[READING PASSAGE — start]

The instantaneous activation strength of cell ensembles was estimated using ICA as described previously^24,25,74. First, for each brain region, the z-scored firing-rate matrix of recorded neurons during a template epoch was obtained in 20 ms bins. Next, principal components analysis (PCA) was performed on this matrix, and significant components with corresponding eigenvalues exceeding the Marchenko–Pastur threshold⁵ were identified. Next, the firing-rate matrix was projected onto the significant components, yielding the dimension-reduced projected matrix. An ICA was performed on the projected matrix using the FastICA package for MATLAB (available at https://research.ics.aalto.fi/ica/fastica/). Because all resultant independent components were used for the subsequent analysis, the number of independent components were equivalent to the number of significant principal components determined by PCA. The projection vector of each ensemble was calculated as the product of the PCA projection matrix and the weight vector of ICA, then normalised to unity length, and the sign of the largest absolute weight was set as positive, given that both the sign and the scale of the ICA output are arbitrary⁷⁴. On the z-scored firing-rate matrix (in 20 ms bins) in a matched epoch M, the instantaneous ensemble activation strength at time t, A_k(t), was calculated as M(t)^TP_kM(t). Here, P_k is the outer product of the normalised projection vector with its diagonal set to 0 to prevent high activation strength caused by the isolated activity of a single neuron with high weight to that pattern. We used the activities during conditioning sessions as templates unless otherwise specified. We performed these analyses in each brain region separately. The summary of the numbers of detected ensembles is presented in Supplementary Table 2.

We assessed the member cells of each ensemble as the cells with the top five weights of the projection vector. Cells that were members of at least one ensemble detected in conditioning sessions were labelled as ensemble-participating-cells.

Explained variance

Explained variance (EV) and reverse EV (REV) were calculated as described previously^6,75. First, we calculated spike counts of each cell in 20- or 100 ms bins during pre-cond NREM, conditioning sessions, and post-cond NREM, then obtained correlation coeffects of the spike counts within each of the epochs mentioned above for each BLA–PL5 and vCA1–PL5 cell pairs. Next, we calculated EV as the square of the partial correlation coefficient between the correlation coefficients during conditioning and post-cond NREM under the control of correlation coefficients during pre-cond NREM. Similarly, REV was calculated as the square of the partial correlation coefficient between the correlation coefficients during conditioning and pre-cond NREM under the control of correlation coefficients during post-cond NREM. EV and REV were calculated for each rat.

[READING PASSAGE — finish]

** WHAT YOU WILL DO **
1. Reproduce the stretch of the methods text from "Explained variance (EV)" through "for each rat.".
2. According to the methods text, which cells were taken as the member cells of each ensemble?
The records come from a separate source.

[DATA SECTION — start]

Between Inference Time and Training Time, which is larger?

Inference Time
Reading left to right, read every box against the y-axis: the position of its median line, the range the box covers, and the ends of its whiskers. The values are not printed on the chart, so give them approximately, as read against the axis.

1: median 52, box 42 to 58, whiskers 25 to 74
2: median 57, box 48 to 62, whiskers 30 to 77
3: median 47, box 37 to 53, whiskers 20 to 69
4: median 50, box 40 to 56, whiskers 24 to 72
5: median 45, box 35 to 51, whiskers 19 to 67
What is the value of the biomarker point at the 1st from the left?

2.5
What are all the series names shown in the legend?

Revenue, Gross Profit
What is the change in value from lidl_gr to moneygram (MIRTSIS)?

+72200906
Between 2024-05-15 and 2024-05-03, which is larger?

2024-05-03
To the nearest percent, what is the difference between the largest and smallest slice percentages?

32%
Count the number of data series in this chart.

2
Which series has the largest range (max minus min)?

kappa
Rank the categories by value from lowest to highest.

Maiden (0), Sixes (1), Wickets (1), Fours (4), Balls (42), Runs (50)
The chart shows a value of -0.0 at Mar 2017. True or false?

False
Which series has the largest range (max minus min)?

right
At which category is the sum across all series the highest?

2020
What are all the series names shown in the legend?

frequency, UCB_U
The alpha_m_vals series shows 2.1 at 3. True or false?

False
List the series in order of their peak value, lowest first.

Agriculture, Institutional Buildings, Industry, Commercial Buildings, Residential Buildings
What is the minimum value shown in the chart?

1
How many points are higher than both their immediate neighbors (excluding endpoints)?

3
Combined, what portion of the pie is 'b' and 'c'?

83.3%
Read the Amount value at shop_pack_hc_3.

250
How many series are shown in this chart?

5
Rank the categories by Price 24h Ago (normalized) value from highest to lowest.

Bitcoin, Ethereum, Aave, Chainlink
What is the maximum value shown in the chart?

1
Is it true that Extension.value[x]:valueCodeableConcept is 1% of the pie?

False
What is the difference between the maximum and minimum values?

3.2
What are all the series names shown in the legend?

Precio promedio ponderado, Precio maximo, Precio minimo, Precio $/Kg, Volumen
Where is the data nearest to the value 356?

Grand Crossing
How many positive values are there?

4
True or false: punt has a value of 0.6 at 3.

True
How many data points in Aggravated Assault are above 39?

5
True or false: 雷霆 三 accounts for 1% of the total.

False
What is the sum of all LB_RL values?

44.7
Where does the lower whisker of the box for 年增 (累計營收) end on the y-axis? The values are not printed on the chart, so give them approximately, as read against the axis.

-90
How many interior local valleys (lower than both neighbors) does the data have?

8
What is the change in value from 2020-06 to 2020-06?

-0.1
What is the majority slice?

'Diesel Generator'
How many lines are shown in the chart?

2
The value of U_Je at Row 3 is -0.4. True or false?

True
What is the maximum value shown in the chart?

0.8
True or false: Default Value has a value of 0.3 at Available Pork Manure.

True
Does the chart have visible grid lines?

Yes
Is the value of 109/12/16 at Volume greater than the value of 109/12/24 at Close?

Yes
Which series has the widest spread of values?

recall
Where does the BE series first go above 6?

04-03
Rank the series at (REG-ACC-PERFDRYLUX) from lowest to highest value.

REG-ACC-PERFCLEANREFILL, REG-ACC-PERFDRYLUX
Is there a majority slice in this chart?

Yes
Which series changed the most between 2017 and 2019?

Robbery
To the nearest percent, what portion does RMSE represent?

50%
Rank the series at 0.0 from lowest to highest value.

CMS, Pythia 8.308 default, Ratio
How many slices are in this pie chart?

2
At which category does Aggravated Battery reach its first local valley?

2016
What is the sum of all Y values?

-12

[DATA SECTION — finish]

** EXERCISE ANSWERS **
1.
Explained variance (EV) and reverse EV (REV) were calculated as described previously^6,75. First, we calculated spike counts of each cell in 20- or 100 ms bins during pre-cond NREM, conditioning sessions, and post-cond NREM, then obtained correlation coeffects of the spike counts within each of the epochs mentioned above for each BLA–PL5 and vCA1–PL5 cell pairs. Next, we calculated EV as the square of the partial correlation coefficient between the correlation coefficients during conditioning and post-cond NREM under the control of correlation coefficients during pre-cond NREM. Similarly, REV was calculated as the square of the partial correlation coefficient between the correlation coefficients during conditioning and pre-cond NREM under the control of correlation coefficients during post-cond NREM. EV and REV were calculated for each rat.

2. The cells with the top five weights of the projection vector.